Le nouvea
u roman de Serge Joncour, "
Chaleur Humaine", est un pas de plus posé sur la terre de nos grands-parents. Comment définir nos attaches familiales sans aller à la rencontre de nos terroirs, ces paysages que l'on définissait jadis par un terme vaguement savant, le monde rural.
Était-il un monde en croissance ou un ensemble à la dérive, comme des territoires mal définis. Parfois on évoque la ville et le désert des campagnes, s'y ajoute le terme médical pour souligner le manque de médecins...
La médaille du bon ordre républicain revient à l'énarque qui découpa la France en territoires, quand les randonneurs nostalgiques du passé continuent d'acheter tout simplement les guides de nos provinces.
Du monde rural aux espaces désertifiés, Serge Joncour n'a pas campé son récit dans la tradition des villages glorifiés de plus beaux villages. Il a gardé sa
chaleur humaine en se portant à la rencontre des derniers mohicans encore ficelés à leurs investissements pantagruéliques que nécessiterait l'agriculture, ses productions modernisées et automatisées.
Porteur d'un message de bon sens, Serge Joncour est une fois de plus, touché par la richesse des apôtres du bien vivre et des amoureux de nos terroirs. Entretenu par sa connaissance de la nature, la délirante diversité des prairies, des plantes sauvages ou des forêts immortelles. Serge Joncour fait revivre ce présent souvent ignoré.

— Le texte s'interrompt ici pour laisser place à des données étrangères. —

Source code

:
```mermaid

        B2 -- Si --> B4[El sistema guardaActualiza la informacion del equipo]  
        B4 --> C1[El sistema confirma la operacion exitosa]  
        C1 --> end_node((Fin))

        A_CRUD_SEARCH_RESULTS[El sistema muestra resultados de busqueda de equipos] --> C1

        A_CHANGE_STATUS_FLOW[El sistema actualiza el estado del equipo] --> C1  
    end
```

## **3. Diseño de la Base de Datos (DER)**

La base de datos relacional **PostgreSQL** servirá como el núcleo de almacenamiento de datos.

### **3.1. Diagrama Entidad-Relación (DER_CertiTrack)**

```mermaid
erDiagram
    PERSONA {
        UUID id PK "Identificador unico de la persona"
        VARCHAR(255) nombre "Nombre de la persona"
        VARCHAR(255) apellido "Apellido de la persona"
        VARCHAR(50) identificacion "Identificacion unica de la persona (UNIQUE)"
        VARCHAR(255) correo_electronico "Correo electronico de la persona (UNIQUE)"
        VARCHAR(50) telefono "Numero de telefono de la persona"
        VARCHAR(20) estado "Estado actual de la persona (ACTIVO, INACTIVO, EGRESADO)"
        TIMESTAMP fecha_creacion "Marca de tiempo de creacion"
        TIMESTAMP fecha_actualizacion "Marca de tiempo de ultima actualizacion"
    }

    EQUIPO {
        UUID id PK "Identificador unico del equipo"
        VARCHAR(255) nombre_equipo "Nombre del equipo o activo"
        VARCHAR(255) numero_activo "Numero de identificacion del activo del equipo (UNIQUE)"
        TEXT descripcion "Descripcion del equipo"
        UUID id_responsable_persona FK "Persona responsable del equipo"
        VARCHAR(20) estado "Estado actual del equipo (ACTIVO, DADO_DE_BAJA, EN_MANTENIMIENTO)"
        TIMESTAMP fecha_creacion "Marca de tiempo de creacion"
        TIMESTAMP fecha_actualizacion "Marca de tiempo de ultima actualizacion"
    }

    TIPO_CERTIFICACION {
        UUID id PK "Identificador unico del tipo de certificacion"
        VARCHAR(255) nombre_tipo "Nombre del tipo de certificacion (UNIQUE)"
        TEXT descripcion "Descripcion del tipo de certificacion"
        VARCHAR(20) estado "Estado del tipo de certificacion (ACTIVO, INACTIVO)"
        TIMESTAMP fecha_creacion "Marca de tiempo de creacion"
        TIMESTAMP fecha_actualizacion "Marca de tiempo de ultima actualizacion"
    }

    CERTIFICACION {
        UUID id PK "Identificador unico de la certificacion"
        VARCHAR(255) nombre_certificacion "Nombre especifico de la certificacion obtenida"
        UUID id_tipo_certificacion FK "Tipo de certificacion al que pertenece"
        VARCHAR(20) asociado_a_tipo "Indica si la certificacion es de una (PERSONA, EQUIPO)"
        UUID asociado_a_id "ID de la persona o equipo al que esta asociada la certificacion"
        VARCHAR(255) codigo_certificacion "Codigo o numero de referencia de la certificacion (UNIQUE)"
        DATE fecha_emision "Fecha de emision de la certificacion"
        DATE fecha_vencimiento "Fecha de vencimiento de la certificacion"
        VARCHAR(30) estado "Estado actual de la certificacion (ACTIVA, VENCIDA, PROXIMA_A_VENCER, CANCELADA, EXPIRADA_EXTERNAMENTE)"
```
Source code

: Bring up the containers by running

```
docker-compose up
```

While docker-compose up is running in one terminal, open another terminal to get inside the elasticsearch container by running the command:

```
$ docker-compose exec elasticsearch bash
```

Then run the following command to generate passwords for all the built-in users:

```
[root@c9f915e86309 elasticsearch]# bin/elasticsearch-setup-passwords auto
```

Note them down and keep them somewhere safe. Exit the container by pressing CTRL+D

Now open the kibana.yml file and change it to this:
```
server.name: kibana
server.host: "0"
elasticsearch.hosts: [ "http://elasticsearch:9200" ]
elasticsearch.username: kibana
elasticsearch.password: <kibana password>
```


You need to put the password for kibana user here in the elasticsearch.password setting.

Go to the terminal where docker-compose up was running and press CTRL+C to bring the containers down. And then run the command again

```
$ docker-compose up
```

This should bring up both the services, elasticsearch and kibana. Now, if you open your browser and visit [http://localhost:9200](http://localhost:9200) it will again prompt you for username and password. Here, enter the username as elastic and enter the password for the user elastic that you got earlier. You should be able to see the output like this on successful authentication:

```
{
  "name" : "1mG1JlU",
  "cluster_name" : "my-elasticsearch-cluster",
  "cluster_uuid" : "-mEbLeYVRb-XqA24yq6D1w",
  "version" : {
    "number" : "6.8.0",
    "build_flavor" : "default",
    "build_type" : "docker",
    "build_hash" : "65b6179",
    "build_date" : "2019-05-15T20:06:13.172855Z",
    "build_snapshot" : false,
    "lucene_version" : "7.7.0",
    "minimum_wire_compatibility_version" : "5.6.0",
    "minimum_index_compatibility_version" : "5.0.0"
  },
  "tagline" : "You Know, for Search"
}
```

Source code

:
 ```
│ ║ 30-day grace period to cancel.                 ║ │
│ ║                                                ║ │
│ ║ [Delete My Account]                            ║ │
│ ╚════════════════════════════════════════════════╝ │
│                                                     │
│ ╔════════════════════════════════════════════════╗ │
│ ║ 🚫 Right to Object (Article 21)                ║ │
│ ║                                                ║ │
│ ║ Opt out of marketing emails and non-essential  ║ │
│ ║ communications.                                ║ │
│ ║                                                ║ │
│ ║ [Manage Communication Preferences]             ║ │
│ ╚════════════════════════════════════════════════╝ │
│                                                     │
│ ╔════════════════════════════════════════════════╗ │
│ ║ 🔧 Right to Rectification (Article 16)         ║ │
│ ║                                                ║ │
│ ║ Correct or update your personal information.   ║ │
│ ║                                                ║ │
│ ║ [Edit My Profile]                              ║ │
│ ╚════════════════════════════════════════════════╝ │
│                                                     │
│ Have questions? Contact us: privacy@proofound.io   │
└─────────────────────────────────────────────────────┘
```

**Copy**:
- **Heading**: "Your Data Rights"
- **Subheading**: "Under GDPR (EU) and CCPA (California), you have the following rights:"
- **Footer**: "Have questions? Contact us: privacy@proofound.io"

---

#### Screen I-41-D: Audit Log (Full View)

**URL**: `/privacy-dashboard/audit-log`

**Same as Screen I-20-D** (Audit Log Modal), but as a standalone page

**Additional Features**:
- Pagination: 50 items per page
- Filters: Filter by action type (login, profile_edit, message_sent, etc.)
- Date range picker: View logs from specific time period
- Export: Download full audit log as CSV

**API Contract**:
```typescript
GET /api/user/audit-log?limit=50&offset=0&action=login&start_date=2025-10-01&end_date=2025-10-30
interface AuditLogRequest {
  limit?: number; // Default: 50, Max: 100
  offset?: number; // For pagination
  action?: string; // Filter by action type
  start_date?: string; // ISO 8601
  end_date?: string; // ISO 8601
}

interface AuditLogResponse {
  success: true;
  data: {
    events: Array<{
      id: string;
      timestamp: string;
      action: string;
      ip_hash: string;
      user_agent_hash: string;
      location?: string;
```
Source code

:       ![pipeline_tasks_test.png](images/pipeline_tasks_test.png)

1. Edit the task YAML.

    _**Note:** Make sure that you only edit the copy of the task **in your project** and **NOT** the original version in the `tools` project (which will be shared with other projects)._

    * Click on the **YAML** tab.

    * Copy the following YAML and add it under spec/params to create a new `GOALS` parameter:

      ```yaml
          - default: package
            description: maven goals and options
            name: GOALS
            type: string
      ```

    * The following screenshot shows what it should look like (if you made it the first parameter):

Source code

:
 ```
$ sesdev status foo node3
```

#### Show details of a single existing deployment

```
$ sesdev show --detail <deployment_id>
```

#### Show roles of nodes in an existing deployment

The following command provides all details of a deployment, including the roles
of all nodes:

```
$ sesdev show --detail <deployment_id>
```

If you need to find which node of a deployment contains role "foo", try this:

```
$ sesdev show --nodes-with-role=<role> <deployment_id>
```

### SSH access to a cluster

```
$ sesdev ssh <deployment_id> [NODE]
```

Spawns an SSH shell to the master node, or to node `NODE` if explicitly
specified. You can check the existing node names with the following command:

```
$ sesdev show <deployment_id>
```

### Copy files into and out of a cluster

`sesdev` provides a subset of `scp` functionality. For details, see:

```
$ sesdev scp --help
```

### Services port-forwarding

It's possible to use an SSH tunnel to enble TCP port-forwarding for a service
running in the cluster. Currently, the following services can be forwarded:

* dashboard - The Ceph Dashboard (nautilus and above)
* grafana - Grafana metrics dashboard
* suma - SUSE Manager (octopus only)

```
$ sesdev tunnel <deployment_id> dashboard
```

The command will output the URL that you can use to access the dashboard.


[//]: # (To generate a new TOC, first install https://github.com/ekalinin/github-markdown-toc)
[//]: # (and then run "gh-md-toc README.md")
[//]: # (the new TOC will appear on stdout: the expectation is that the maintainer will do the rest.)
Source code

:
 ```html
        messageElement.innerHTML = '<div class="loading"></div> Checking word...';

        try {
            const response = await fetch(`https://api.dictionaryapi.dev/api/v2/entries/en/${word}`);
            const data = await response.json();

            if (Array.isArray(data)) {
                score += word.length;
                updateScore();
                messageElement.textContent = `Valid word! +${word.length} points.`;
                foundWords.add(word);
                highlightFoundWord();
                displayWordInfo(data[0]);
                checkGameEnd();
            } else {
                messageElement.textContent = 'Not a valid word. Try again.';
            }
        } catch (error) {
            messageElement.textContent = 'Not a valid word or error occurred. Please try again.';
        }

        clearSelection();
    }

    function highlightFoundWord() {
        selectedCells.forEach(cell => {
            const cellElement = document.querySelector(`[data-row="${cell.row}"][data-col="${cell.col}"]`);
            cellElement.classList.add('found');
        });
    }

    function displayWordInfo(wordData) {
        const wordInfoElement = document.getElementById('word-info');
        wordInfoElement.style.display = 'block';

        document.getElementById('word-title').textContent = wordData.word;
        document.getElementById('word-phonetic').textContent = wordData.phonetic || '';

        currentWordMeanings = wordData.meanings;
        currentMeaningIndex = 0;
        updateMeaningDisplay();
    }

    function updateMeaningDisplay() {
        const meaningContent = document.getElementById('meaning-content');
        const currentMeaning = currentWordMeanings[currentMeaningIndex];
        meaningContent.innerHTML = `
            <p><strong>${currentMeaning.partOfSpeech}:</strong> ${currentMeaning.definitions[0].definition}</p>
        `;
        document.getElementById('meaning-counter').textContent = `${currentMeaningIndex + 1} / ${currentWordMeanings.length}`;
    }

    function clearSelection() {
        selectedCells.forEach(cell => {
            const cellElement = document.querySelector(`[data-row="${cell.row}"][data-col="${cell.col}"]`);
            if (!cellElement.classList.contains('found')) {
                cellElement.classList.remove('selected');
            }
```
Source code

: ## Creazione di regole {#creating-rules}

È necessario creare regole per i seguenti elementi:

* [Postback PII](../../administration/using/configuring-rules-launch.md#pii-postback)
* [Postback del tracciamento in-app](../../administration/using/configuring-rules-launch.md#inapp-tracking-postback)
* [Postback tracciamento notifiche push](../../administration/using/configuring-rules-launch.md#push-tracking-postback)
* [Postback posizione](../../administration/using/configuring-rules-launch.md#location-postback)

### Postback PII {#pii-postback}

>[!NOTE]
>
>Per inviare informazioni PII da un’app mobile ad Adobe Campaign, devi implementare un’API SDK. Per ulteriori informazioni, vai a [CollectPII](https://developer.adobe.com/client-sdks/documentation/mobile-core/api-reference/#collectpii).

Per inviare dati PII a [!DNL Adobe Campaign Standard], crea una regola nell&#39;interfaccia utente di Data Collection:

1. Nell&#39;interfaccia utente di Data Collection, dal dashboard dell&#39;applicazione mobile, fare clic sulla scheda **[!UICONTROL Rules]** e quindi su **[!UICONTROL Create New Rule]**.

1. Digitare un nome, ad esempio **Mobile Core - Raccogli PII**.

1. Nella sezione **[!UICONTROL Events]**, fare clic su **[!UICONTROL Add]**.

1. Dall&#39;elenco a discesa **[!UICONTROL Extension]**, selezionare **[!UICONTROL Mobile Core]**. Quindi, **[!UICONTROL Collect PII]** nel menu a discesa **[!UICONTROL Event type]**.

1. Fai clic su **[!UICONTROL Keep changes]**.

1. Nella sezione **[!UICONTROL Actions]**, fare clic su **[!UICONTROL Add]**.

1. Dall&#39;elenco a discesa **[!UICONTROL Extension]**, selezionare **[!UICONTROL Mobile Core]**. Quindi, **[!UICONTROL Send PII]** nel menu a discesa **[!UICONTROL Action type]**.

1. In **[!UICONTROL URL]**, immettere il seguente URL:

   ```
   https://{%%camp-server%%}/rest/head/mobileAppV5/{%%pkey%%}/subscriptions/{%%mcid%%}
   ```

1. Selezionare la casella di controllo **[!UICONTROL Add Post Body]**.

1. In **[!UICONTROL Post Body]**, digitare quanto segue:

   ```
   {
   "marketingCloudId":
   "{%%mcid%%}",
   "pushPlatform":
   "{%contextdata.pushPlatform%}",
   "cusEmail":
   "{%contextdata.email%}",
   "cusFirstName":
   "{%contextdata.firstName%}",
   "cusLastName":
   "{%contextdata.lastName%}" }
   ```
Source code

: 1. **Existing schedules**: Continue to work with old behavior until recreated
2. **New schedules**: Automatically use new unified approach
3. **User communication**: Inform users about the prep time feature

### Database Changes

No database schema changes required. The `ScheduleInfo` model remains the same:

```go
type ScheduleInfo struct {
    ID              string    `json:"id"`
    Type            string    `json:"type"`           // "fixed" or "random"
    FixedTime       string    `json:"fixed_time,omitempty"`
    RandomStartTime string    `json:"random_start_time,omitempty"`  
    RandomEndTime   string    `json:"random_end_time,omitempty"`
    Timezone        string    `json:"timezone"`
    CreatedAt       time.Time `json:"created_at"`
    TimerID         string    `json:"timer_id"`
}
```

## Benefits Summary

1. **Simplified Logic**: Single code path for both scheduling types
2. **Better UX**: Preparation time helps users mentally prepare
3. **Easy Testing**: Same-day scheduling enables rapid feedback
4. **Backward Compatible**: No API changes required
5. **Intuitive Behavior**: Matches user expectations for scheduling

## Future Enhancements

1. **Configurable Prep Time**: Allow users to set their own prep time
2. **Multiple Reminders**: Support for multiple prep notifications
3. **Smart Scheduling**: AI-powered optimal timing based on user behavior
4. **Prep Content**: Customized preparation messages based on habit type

Les écrivains ou les poètes agriculteurs sont si rares et si peu connus, leurs visions du monde si marginales, que je souris quand des critiques les versent parmi les misanthropes. La modernité se moque des solitaires heureux qui marchent avec les renards ou qui se nourrissent de baies et de champignons.
La Fontaine avait au moins le bon goût de côtoyer ses modèles dans les parcs de nos châteaux.
Depuis
Chien Loup et malgré son humour décapant, notre écrivain national a construit avec
Nature Humaine, une oeuvre d'une puissance comparable à celle de
Pierre Michon dans
Vies minuscules. Mais c'est aussi la marque de fabrique de ce défenseur de la nature de ne pas esquiver les grands enjeux de notre société.
Quel écrivain est parti en guerre contre le géant NETFLIX ? Quelle autorité a imaginé d'expliquer la main mise des grands distributeurs sur les agriculteurs isolés. Aux uns de faire des promesses, aux autres de financer les hangars de jeunes bovins, pour ne rien gagner en retour ? Quel romancier a mis en lumière l'inutilité de telle construction d'autoroute ?
Crayssac est ce personnage symbolique devenu récurrent depuis «
Nature humaine » , qui nous interroge sur nos choix de société ? Pour Alexandre, Crayssac est un sage gardien des valeurs du passé, il est son confident, ils sont si peu nombreux à vouloir rester éleveur et paysan.
Cette fiction n'est pas un acte anodin d'un écrivain catalogué parfois comme le joyeux luron des papous dans la tête. Serge Joncour s'affirme comme un lucide connaisseur de l'évolution de nos campagnes capable de faire sourire les bio, autant que les orateurs de l'agriculture productiviste, et il devient livre après livre un témoin solide de l'effritement de nos campagnes.
Dans ce roman, toutes les tendances de l'agriculture de nos provinces se croisent et s'interpellent ; qui a raison de construire les éoliennes, qui en perçoit les nuisances ? Pas les citadins. Qui s'attache à maintenir la vie dans cette campagne isolée et à quel prix ? Alexandre, celui qui est resté à la ferme, est bien le seul à soutenir les grands parents au jour le jour. C'est lui pas ses soeurs qui veille sur eux.
Qui s'implique concrètement et efficacement contre le réchauffement climatique ? Les gardiens de la terre imposent leur capacité à affronter tous les enjeux de nos climats.
Alexandre a dû tirer un trait sur une possible vie en famille avec son amie Constanze. Il a tout perdu, pour rien. Alors oui quand arrive le covid à Paris, c'est lui qui sauve sa famille et ses trois soeurs, c'est vers lui qu'elles se tournent. Les opposants d'une vie à la campagne, lui demandent le gîte et le couvert..
La fin est comme un grand éclat de rire à l'égard de ces citadins si mal élevés et qui mendient auprès d'Alexandre un peu de sagesse.
Je bénis le Quercy de nous avoir fait rencontrer un conteur si imprégné par la vraie vie et par les vraies valeurs. Un conteur qui sait si bien nous faire rire , comme lorsqu' il pose cette question ? Pourquoi dans les manifs parisiennes les personnes arrêtées sont au trois quart des hommes, oui les femmes courent plus vite.